Will the Supreme Court put a stake through the heart of gun control?
The irony is rich. Old Joe Biden, floundering in the polls and needing a distraction, seized on the recent mass shootings to launch a gun control push. Many conservatives are panicked by his talk of an "assault weapons" ban, whatever that means, and outlawing all 9mm ammunition.
Yet, without any compromise on badly needed school safety provisions, it is hard to see even modest federal gun restrictions going forward. In fact, the Republican proposal is starting to look like no more than what McConnell, and even Trump, was offering the Dems in 2019. Meanwhile, the constitutional conservatives on the Supreme Court are going to hand down another important decision on self-defense and the Second Amendment.
The looming SCOTUS decision everyone knows about is the expected overturning of Roe v. Wade in the Dobbs case. But also coming this June is the Bruen case, which should strike down the granddaddy of all American gun control laws: New York's 1911 Sullivan Act. Sullivan was a corrupt Tammany Hall politician, and there are many scholars who think Sullivan's motives in essentially disarming law-abiding citizens of their pistols was to make life easier for his many criminal compatriots.
The Sullivan Act is a discretionary permit law, allowing the police arbitrary power to decide to whom they issue a pistol permit. In New York City, for example, it's often been easy to get one if you are wealthy or famous, like Robert De Niro. Yet ordinary people who live and work in dangerous neighborhoods are routinely denied gun permits, like the plaintiffs in Bruen.
When this case is decided, there will of course be the usual gnashing of teeth by the gun-grabbers, who will shriek about how the Second Amendment is not a personal right, and it's just for members of a state militia.
This argument was annihilated several years ago by Prof. Volokh in his 1996 article "The Commonplace Second Amendment," where he shows that the Second Amendment enshrines a right of the people individually: "Early Kentucky, Massachusetts, North Carolina, Pennsylvania, and Vermont Bills of Rights speak of 'the right of the people to bear arms.' Since these provisions secure rights against the state governments, they must recognize a right belonging to someone other than the state or entities whose membership is defined by the state — this likewise suggests that 'the right of the people to bear arms' refers to a right of individuals."
The Kentucky state constitutional language, written just a year after the U.S. Bill of Rights, by men who were friends and colleagues of Madison and the other Virginia framers, is particularly on point: "[t]he rights of the citizens to bear arms in defense of themselves and the State shall not be questioned."

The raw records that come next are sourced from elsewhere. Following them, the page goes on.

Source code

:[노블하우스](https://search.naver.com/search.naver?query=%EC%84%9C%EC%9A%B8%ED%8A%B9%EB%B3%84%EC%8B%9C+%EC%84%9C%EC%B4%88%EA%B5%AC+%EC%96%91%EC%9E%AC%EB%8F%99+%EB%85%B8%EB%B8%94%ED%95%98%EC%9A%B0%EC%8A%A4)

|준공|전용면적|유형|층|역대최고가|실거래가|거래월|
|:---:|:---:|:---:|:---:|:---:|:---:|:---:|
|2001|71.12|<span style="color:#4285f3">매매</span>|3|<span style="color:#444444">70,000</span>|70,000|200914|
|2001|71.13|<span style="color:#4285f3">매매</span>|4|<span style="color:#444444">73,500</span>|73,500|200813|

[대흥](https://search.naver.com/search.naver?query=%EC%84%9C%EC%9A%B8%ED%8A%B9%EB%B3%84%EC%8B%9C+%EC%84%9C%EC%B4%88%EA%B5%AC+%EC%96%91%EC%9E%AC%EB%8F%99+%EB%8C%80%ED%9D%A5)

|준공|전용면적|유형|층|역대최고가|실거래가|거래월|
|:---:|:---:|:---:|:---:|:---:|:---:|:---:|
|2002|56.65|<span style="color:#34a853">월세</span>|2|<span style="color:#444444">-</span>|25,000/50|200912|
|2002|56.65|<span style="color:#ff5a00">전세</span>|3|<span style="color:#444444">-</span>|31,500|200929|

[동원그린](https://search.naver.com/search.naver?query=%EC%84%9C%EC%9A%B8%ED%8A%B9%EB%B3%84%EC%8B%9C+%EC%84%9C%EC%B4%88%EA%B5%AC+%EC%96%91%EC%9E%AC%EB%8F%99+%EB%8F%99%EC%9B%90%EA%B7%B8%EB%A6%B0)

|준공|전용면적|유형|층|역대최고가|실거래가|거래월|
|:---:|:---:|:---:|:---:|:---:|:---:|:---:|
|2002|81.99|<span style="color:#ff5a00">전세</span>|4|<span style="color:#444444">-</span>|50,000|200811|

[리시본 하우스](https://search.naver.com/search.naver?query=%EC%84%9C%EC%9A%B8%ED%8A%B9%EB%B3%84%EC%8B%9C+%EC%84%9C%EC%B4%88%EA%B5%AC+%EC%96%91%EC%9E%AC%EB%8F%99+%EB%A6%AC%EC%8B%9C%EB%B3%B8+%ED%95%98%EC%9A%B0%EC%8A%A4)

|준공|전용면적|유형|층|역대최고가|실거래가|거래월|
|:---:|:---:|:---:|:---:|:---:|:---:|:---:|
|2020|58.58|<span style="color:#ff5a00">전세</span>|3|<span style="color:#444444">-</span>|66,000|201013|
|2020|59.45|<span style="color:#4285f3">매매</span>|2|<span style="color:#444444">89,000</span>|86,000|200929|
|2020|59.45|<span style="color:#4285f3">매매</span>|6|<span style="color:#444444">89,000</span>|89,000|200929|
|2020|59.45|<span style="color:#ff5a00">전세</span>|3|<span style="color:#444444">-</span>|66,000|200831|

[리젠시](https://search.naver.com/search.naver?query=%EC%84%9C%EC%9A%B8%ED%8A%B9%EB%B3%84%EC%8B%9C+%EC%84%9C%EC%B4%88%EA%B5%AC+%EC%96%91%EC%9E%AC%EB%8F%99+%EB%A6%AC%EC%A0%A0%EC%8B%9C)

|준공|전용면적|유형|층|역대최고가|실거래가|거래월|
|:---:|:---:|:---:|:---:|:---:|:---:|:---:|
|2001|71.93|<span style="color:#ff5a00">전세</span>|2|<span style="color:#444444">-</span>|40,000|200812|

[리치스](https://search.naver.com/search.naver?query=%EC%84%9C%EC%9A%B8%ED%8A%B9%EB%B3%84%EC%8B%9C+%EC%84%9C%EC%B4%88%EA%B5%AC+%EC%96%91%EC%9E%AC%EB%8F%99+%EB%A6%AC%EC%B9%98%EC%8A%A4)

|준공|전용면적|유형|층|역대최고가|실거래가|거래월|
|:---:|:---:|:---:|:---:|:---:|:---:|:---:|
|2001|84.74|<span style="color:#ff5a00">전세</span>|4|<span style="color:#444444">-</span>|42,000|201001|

Furthermore, the "militia clauses" of the original U.S. Constitution give the Congress extensive powers over the organization and training of the state militias. If the Second Amendment was somehow intended by such oblique phrases to then modify this power of Congress, it is all but impossible to see how.
The real meaning of a "well regulated" militia, as used by 18th-century Americans, means much more than just a well trained and equipped military force. It is a political concept that assumes an armed populace as an integral part of society and good government. Both American and English patriots were deep admirers of the Swiss model of militia. Diplomat Abraham Stanyan even wrote in 1714 that the "Swiss have a ... well regulated Militia ... that may overturn a Government at Pleasure."
After Bruen, I don't expect the people of New York and other high-crime blue states to literally overturn their governments. But they could work a quiet revolution of sorts. Law-abiding citizens would finally be able to readily defend themselves from the predators who lurk about their streets. Ordinary people in big cities could take charge of their own safety and that of their neighborhoods by carrying licensed firearms. A real sense of civic pride and responsibility could form, where today there is none.
That seems like a much more effective way to protect society from its worst elements than BLM folks and their solution for violent crime: call 911 to summon a squad car full of social workers.
Frank Friday is an attorney in Louisville, Ky.